En restant, aujourd’hui, muette sur le dualisme scolaire, institué par la loi Debré, la gauche qui, aujourd’hui, accède au pouvoir ne doit pas oublier que la République n’a d’obligation que vis-à-vis du service public laïque ?
Cette loi de 1959 en conférant à des établissements privés confessionnels à « caractère propre » le statut d’établissements publics a institué un double amalgame : – public et privé ; – laïque et confessionnel.
Il est temps, aujourd’hui, de sortir de l’équivoque pour rappeler que la laïcité est un principe constitutionnel.
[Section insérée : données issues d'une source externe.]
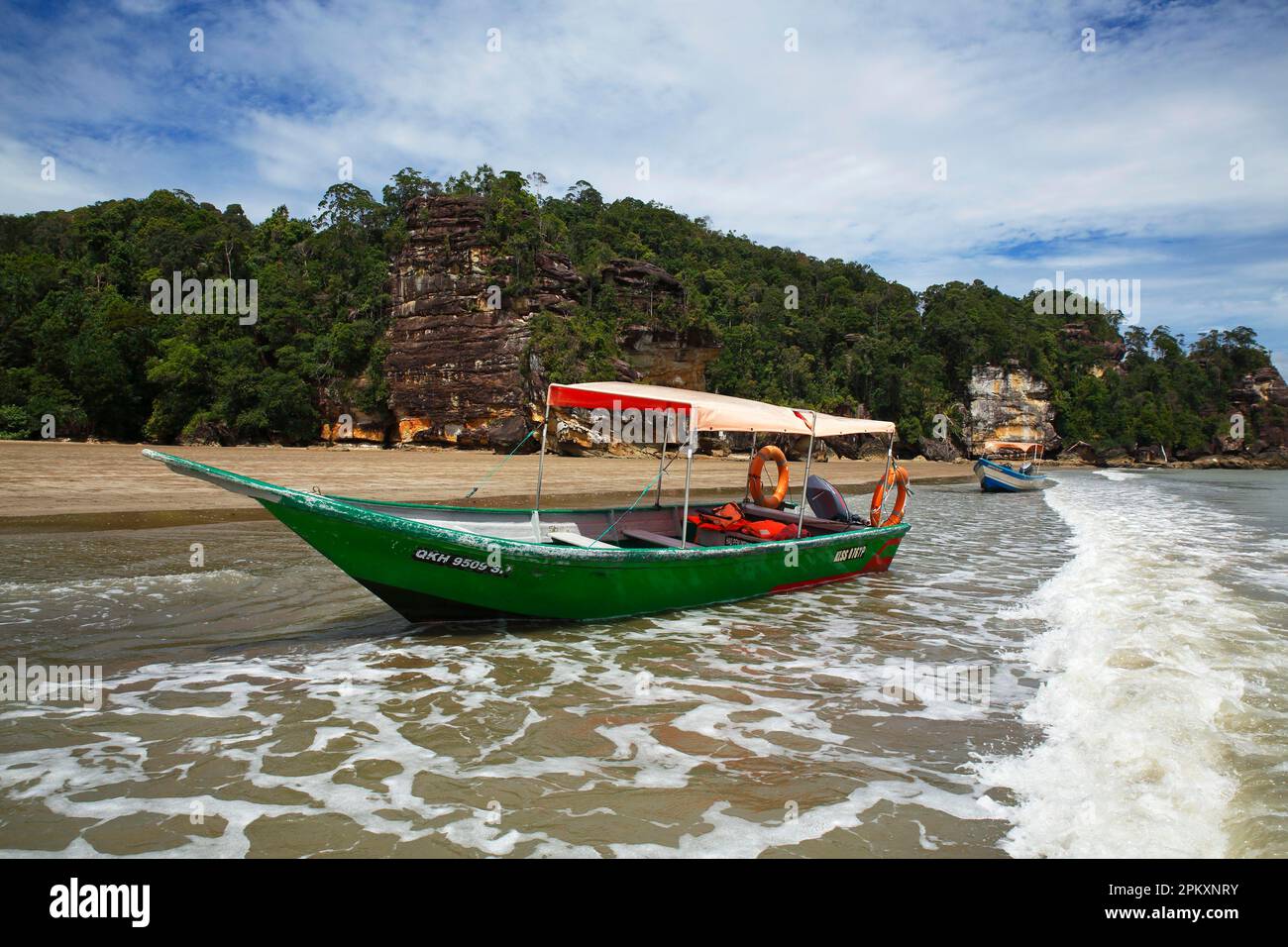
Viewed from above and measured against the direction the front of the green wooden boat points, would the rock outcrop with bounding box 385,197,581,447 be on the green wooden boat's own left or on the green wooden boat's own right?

• Nous militants de la laïcité considérons « L’instituteur et l’institutrice supérieurs au curé et au pasteur », non pas en tant que femme ou en tant qu’homme, mais par leur mission parce qu’ils accueillent dans la même communion civile du « vivre ensemble » tous les jeunes, quelle que soit leur origine sociale, quelle que soit la religion ou non de leurs parents. • Nous considérons « L’instituteur et l’institutrice supérieurs au curé et au pasteur », parce qu’ils assurent et garantissent la liberté de conscience des futurs citoyens et ne se servent pas du label de « liberté » pour inculquer dans l’éducation l’idéologie d’un groupe particulier pour créer une fracture dans l’unité nationale. • Nous considérons « L’instituteur et l’institutrice supérieurs au curé et au pasteur », parce qu’ils revendiquent l’égalité en éducation de toutes et de tous au nom de la laïcité. • Nous considérons « L’instituteur et l’institutrice supérieurs au curé et au pasteur », car, on n’enseigne pas la liberté, et en premier lieu la liberté de conscience, quand l’enseignement repose sur un dogme prétendant détenir à lui seul la vérité absolue. On n’enseigne pas l’égalité quand c’est l’argent qui fait la différence de l’accueil ; au service des élites et des gens fortunés.
A vous militants de la laïcité ….. MERCI.